Diatribe: Giving Table Scraps To Dogs Might Be OK …But Dog Treats Aren’t For Kids.
Back in my horse days, I tried my hand at baking home-made horse treats. My horse wasn’t a finicky eater, but he was particular when it came to special treats. He didn’t care for carrots or even slices of apples like other horses in the barn so I found a recipe online and went about the sticky and messy business of baking him special treats. The horse treat recipe that I used included molasses, oats, flour and carrots that I chopped in a food processor. I spent an entire evening preparing the strange little brown balls, baking them, and carefully storing the treats in an airtight container that I planned to keep at the barn.

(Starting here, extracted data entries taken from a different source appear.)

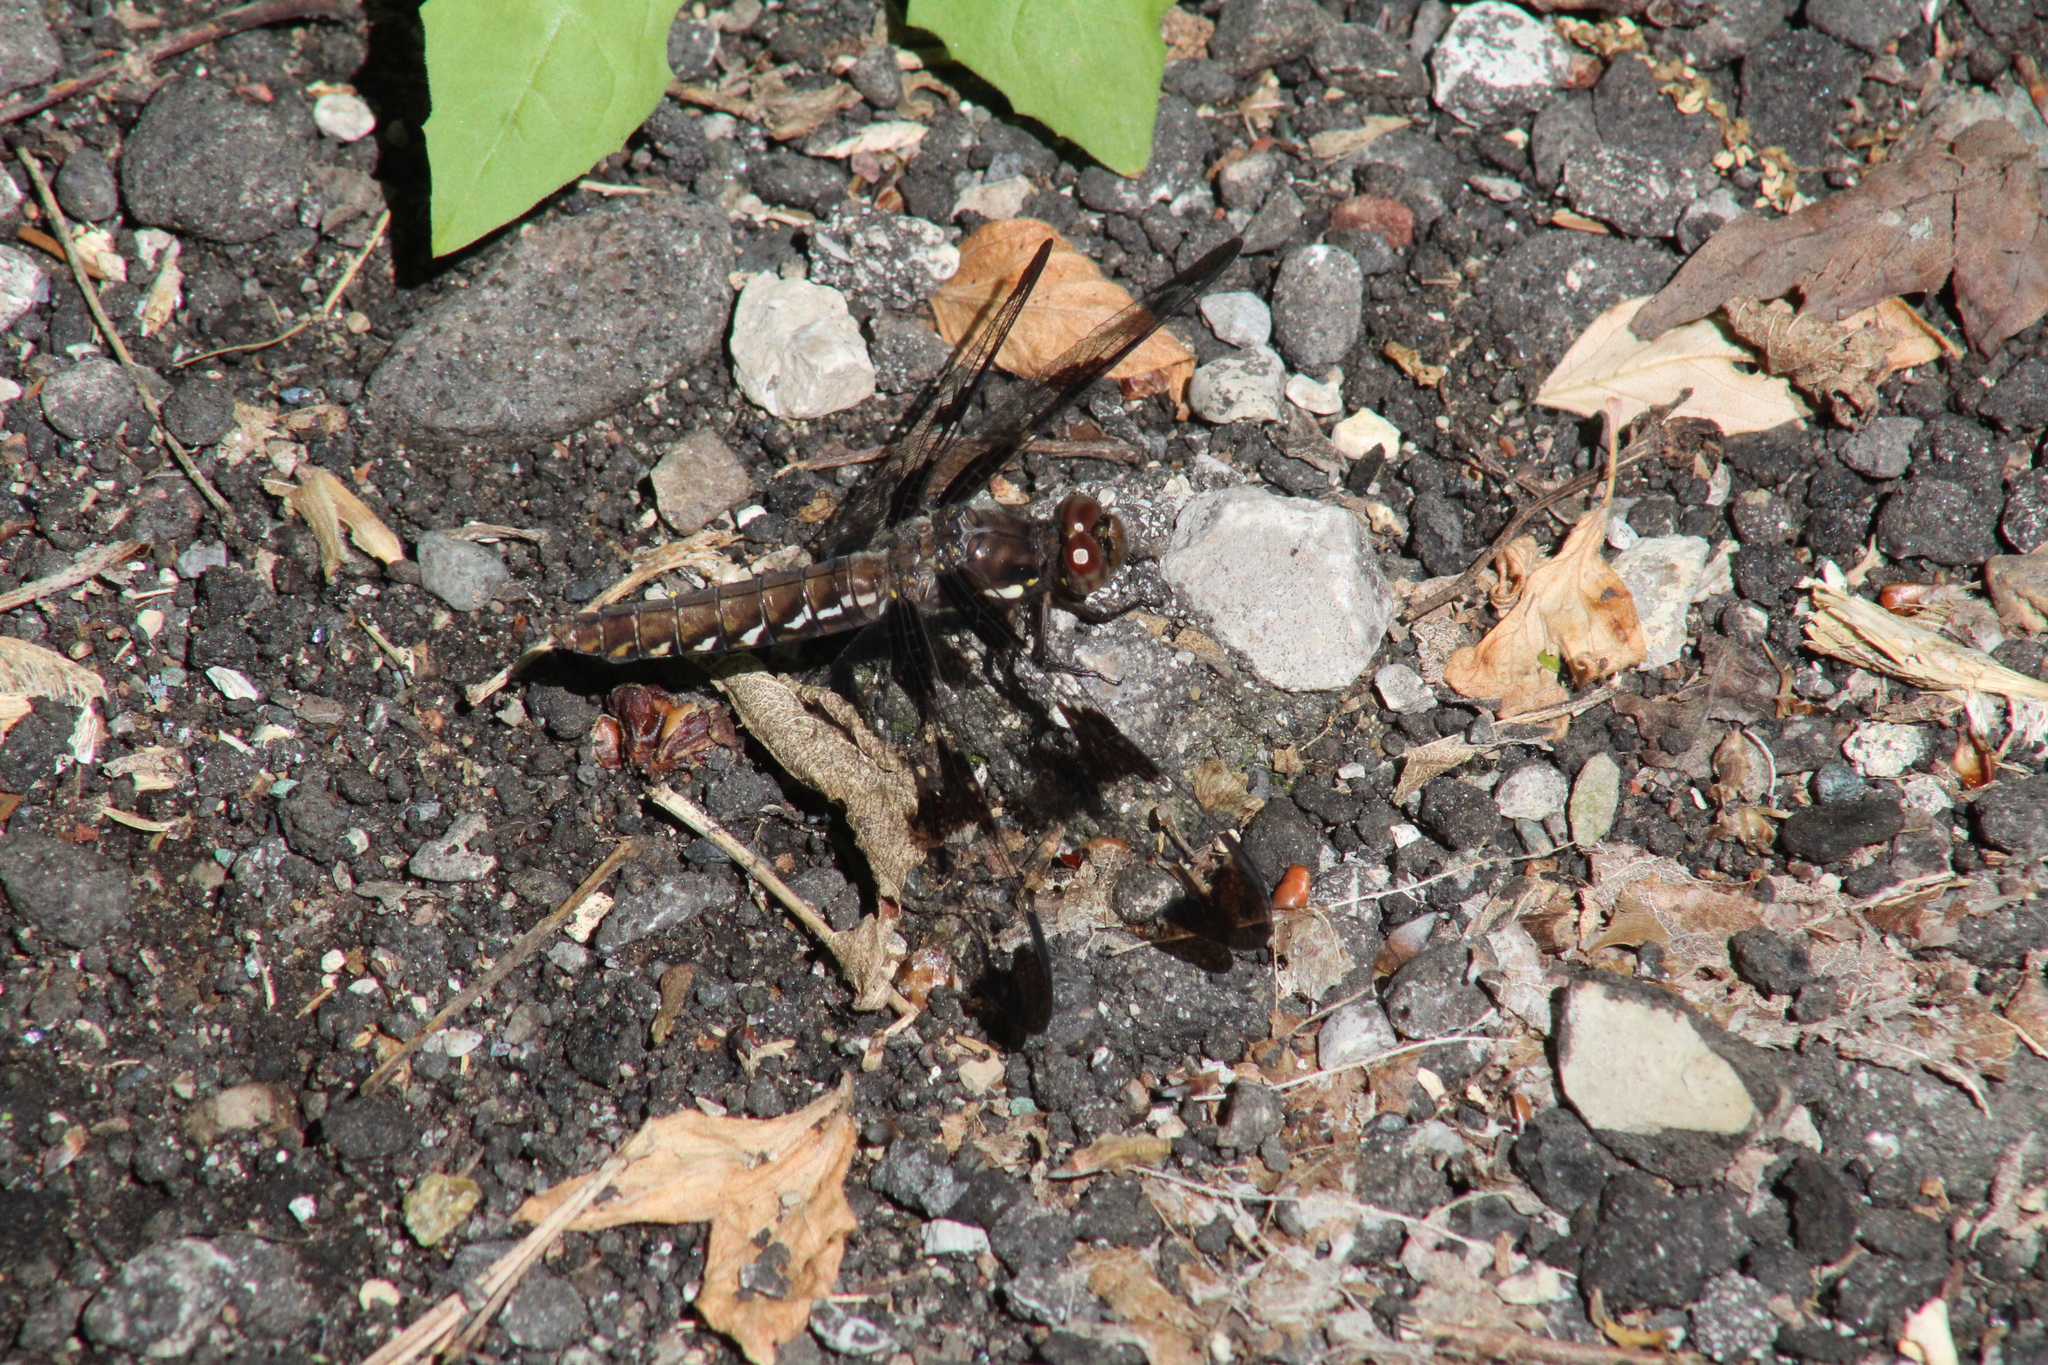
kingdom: Animalia
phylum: Arthropoda
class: Insecta
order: Odonata
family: Libellulidae
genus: Plathemis
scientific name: Plathemis lydia
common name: Common whitetail
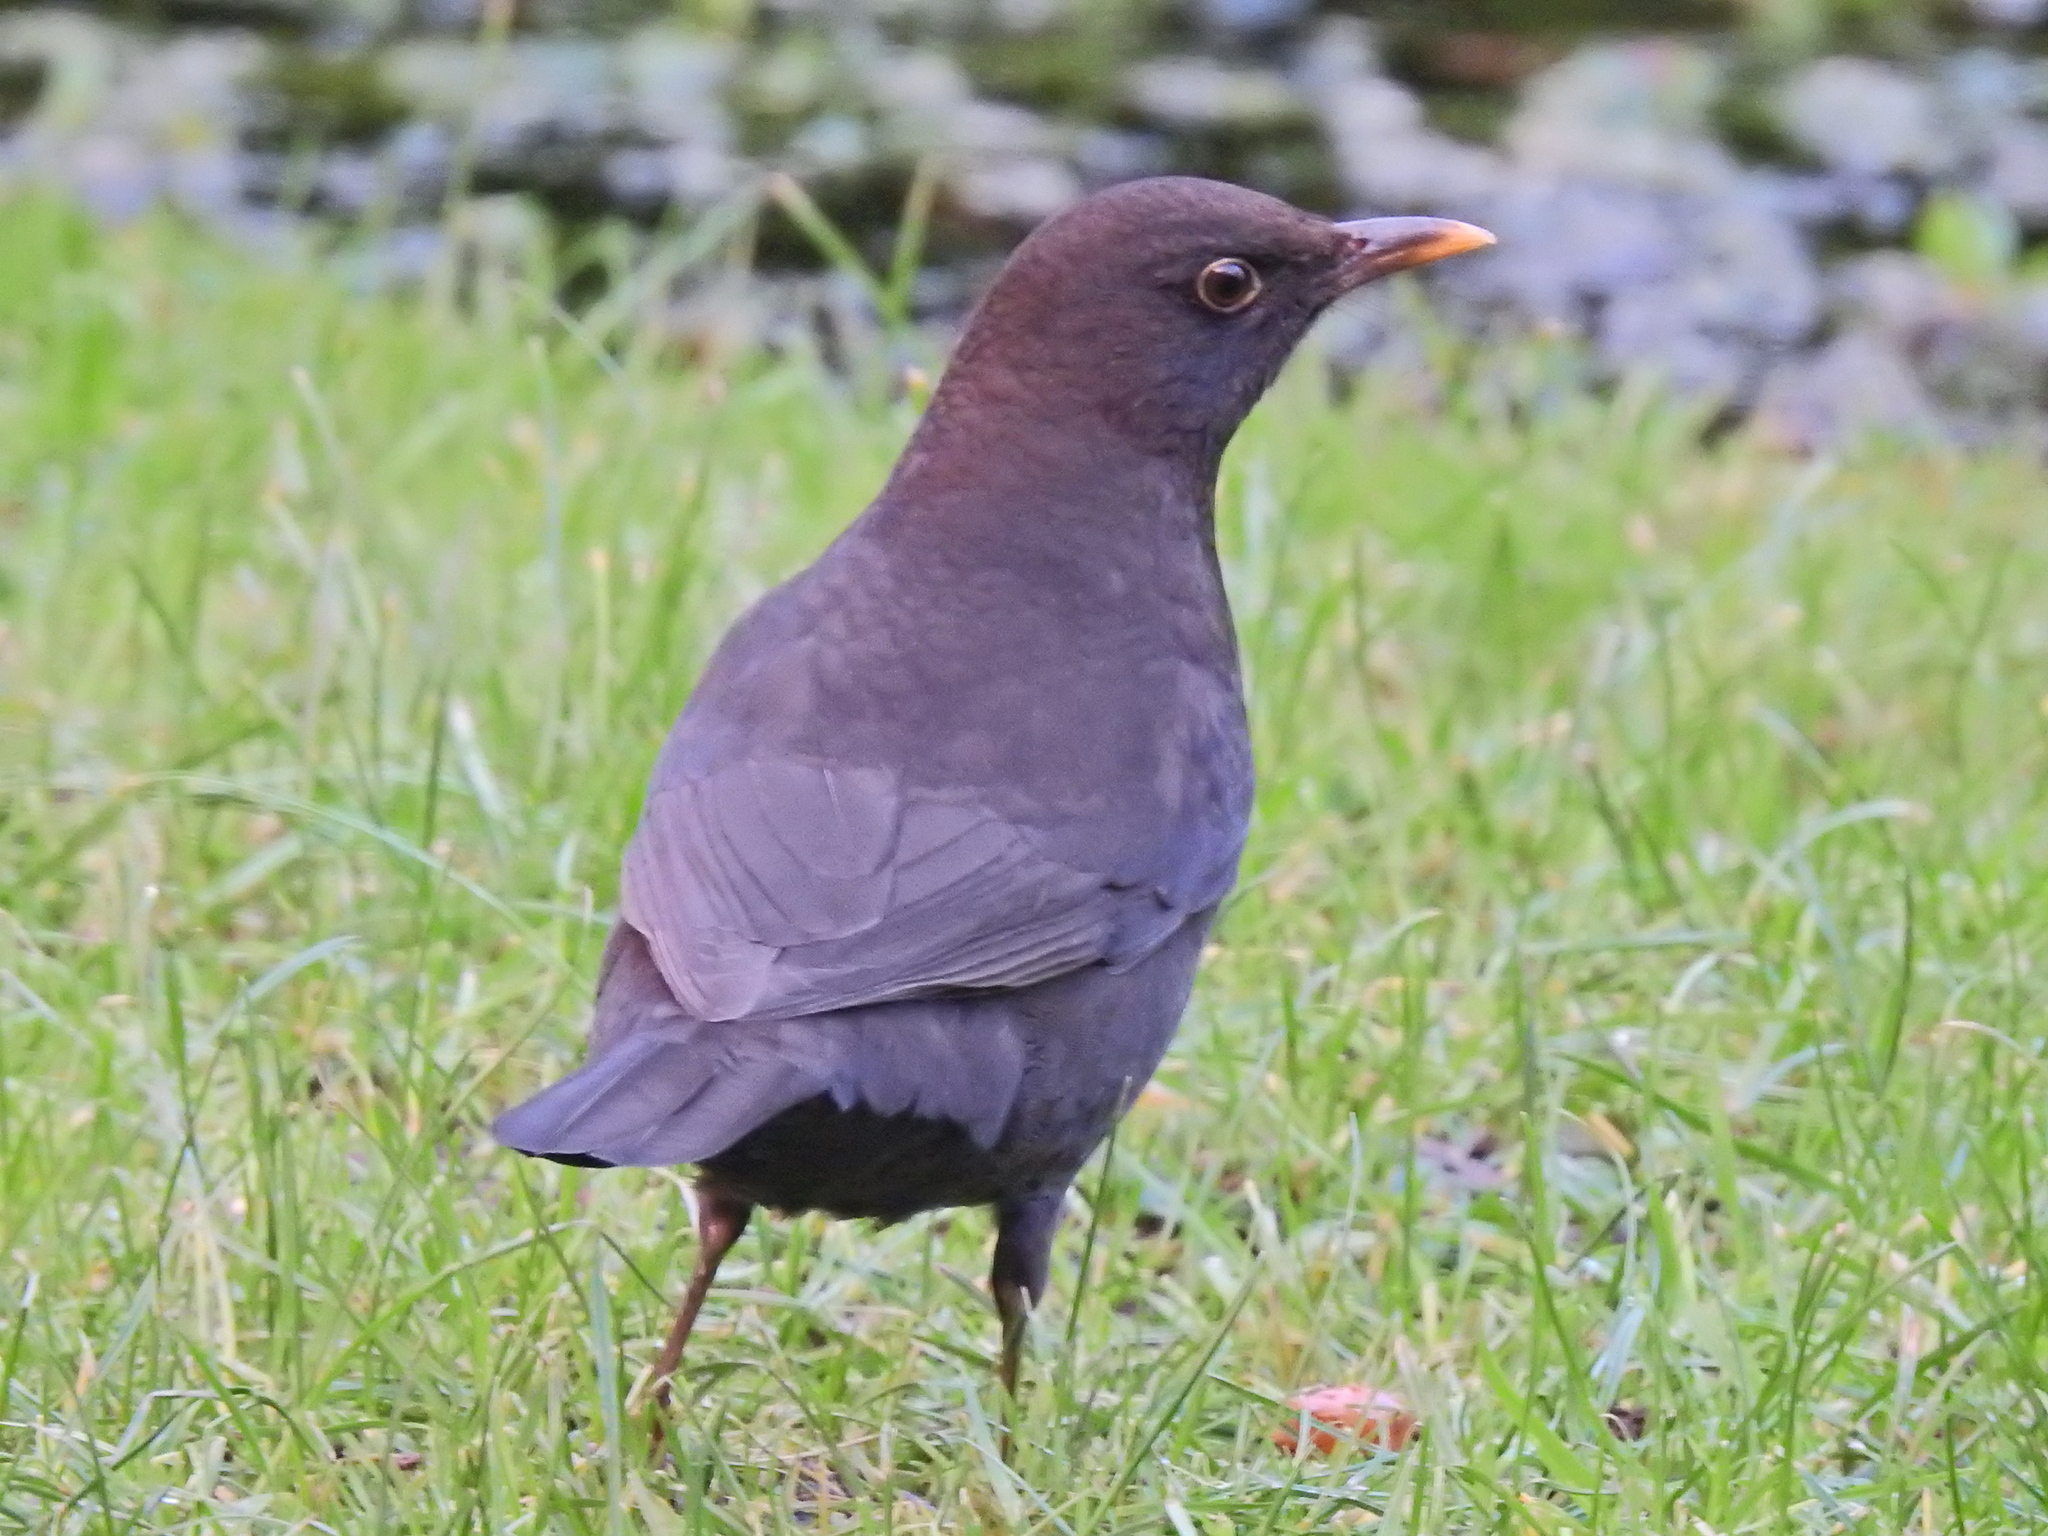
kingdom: Animalia
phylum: Chordata
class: Aves
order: Passeriformes
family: Turdidae
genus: Turdus
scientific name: Turdus merula
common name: Common blackbird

The next evening when I brought the treats to the barn, excited to present one to my horse and certain that he would throw his head back with excitement and beg for more, there was a terrible thunderstorm in the area. While I was fussing with my horse in his stall, other horses and their owners were scurrying about to be ready for high winds and rain that were quickly approaching. The barn was sealed tight as the storm engulfed the area while everyone gathered in the center of the barn … me with my container of freshly baked horse treats.
“Looks like we might be here a while. At least we’ve got something to eat!” – Someone at the barn.
The group joked about my treats, which looked a bit like thick oatmeal cookies that may have been left in the oven for too long, but a few of them asked if they could give one a try. I shared the treats, explaining the recipe and how I had prepared them, and they nibbled away as they waited for the storm to pass.
Of course, they knew they were eating horse treats and they did so voluntarily.
The same can’t be said about dozens of fourth-grade students at a rural Pennsylvania school who were given pet treats last Thursday and told that they were cookies. Apparently, a part-time teachers’ aid handed out “treats” to as many as seventy-five students.
“The treats may have been misrepresented as cookies or crackers. Our research on the product indicates that the treat ingredients would not be harmful to people, with the exception for those individuals with specific food allergies.” – Richard Faidley, Boyerton Area (PA) School District Superintendent.
It remains unclear what may have motivated the aide to give dog treats to the students but students allege that the female aide joked about passing out dog treats and tricked them into eating them for fun for her own amusement. The recess aide at the Philadelphia-area school has been placed on leave pending the results of an investigation. I wouldn’t think an investigation would be terribly complicated … did she give the kids dog treats or not?
Surprisingly, I was told, the horse treats that I baked weren’t all that bad. By the time the storm passed and we all ventured home, the folks in the barn were desperate for something to drink. I imagine the kids in that Pennsylvania school went home thirsty, too.
My horse wouldn’t eat the treats. I never made them again. His only treats from that day on were mints and sugar cubes.